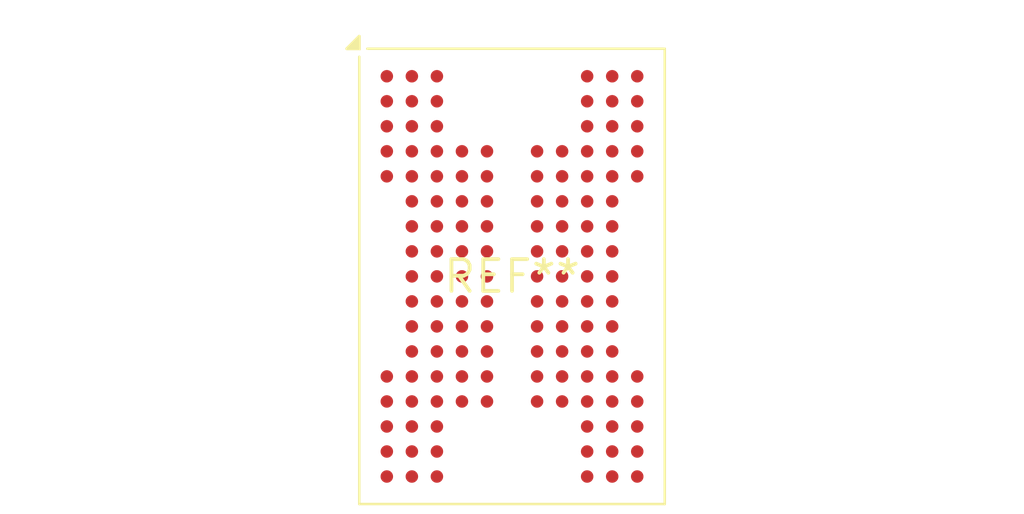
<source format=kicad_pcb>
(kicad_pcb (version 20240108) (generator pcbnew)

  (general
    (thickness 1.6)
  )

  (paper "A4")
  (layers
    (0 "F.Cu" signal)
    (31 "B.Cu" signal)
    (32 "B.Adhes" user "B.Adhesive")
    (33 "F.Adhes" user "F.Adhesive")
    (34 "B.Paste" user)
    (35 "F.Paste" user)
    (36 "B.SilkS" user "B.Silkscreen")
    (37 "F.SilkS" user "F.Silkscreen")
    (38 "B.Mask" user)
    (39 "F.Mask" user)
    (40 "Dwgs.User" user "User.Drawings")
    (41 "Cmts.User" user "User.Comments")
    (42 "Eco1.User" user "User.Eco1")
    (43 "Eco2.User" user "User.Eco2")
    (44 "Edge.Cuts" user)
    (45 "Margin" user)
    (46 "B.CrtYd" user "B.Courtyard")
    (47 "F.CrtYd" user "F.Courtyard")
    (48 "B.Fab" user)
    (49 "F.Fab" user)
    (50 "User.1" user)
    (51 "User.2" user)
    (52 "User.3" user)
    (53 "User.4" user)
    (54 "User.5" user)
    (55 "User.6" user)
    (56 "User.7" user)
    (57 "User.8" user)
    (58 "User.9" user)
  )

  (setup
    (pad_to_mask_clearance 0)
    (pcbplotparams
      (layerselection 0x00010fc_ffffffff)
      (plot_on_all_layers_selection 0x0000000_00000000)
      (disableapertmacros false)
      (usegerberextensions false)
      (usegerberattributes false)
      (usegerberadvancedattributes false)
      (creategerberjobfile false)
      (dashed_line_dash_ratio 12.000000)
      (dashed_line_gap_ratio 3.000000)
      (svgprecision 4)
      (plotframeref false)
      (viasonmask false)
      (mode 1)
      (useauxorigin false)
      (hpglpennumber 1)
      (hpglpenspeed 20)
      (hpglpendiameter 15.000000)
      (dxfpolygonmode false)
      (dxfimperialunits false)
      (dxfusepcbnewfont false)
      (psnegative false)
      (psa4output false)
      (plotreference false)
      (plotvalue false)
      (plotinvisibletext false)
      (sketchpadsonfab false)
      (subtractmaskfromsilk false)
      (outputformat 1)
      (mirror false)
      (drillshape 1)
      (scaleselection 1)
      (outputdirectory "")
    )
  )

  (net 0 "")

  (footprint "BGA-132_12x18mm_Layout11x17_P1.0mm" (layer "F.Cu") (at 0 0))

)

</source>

══════

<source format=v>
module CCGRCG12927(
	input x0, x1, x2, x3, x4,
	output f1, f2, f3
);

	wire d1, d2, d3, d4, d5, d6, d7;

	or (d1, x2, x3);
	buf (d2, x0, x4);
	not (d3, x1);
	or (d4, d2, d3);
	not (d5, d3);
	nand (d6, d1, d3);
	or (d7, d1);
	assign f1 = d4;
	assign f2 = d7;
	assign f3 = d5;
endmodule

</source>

══════

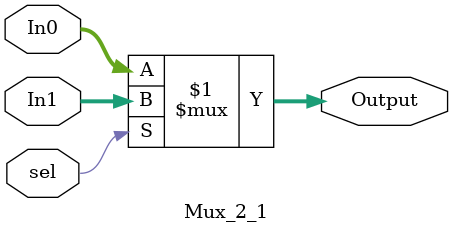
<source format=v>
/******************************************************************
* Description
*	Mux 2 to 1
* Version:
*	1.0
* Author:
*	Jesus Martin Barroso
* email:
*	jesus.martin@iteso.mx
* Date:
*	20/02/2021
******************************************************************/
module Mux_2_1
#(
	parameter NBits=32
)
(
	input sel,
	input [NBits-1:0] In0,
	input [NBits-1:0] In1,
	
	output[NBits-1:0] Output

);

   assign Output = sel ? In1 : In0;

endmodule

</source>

══════

Your assignment -
Only lines with the word "input" are wanted, so copy each one from the records.

Exercise response -
	input x0, x1, x2, x3, x4,
	input sel,
	input [NBits-1:0] In0,
	input [NBits-1:0] In1,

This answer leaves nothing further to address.